しかしながら、聞こえは非常に良いですがベンチャー型事業承継は0から起業するよりも、後継者として親の事業を継続する事よりも良い面もありますが、ハードルが高いところもあると思います。

私見ではベンチャー型事業承継に取り組むご子息も素晴らしいと思いますが、何よりもご子息に任せる親の器量の深さに感心します。
これは中々出来ない事ではないかと思います。

多くの企業での親子間では方針や考え方の違いで軋轢が生じたり、様々な問題抱える事があります。0から起業する際にはご自身のリスクはありますが、自身の考えを通せる部分がメリットです。一方、後継者として勤める場合には、この場合にも軋轢などが生じたりしますが今までの流れの中で経営に従事するわけですから、比較的短期間でのリスクは少ないと考えます。(長期的には事業変化が必要になる事が多いです)

ベンチャー型事業承継においては、親の考えはあるにしても、子息に全て任せるという器量の大きさがまず必要となります。現実的には心配もあり、口出ししたくなる事が多いだろうと思われます。
そして、子息に関しては資本や無形ノウハウ等が利用できるメリットはありますが、本質的には0から事業を立ち上げる起業家マインドが求められると考えます。

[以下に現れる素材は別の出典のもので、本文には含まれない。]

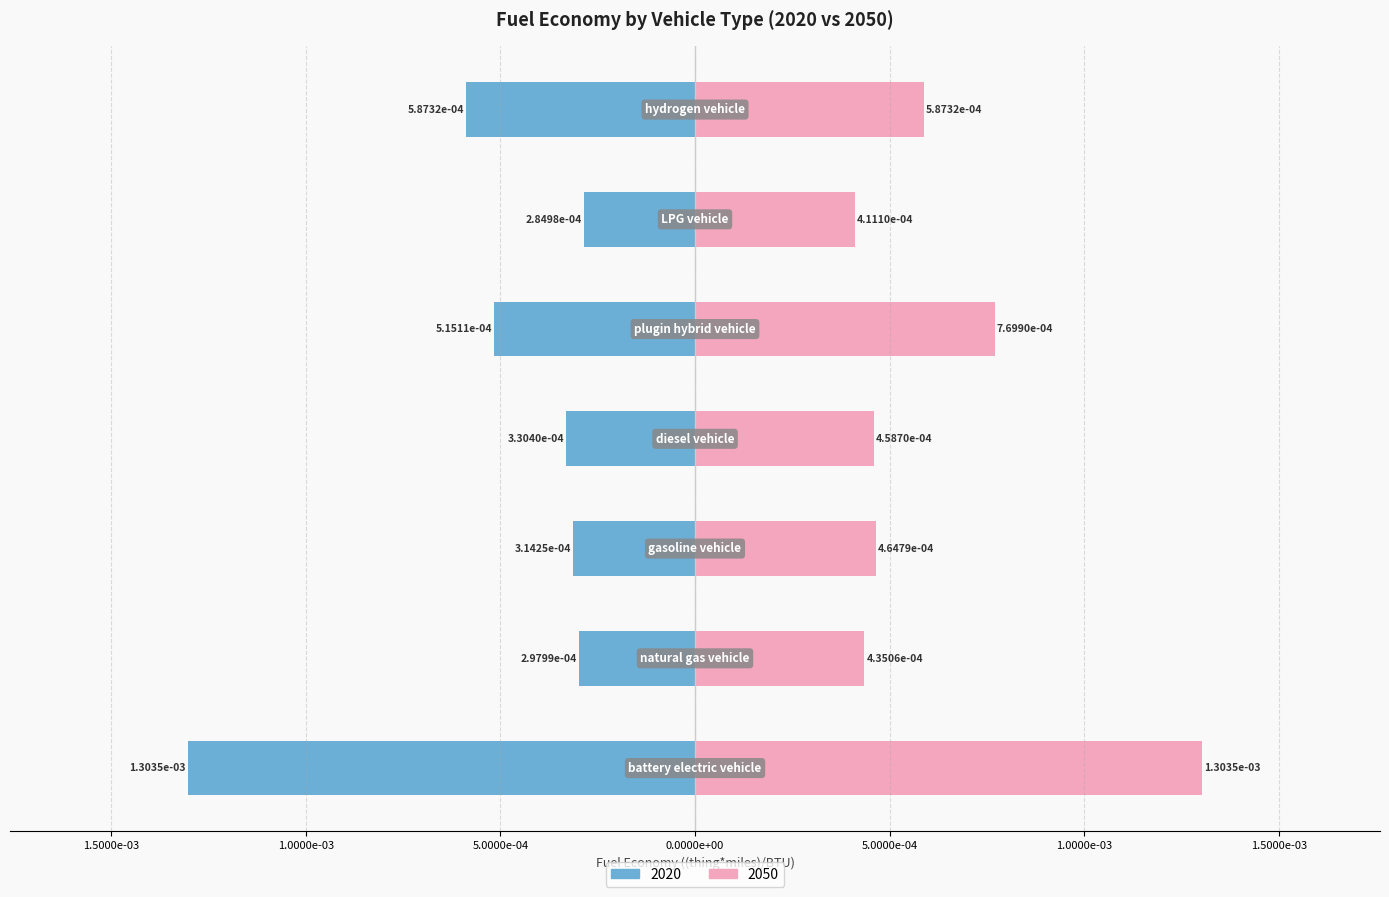

What is the label of the 5th bar from the left?

plugin hybrid vehicle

私はベンチャー型事業承継に関しては賛成ですが、広く多くの事業承継「親族内承継」においてもご子息が起業家マインドを持っている事が重要であると思っています。
そして事業変化の大きいこのご時世では、少なからず事業変化やイノベーションを求められる局面に遭遇します。この様な局面を乗り切る為にも、これからは単に後継者では無く、起業家としての資質が求められるのではないでしょうか?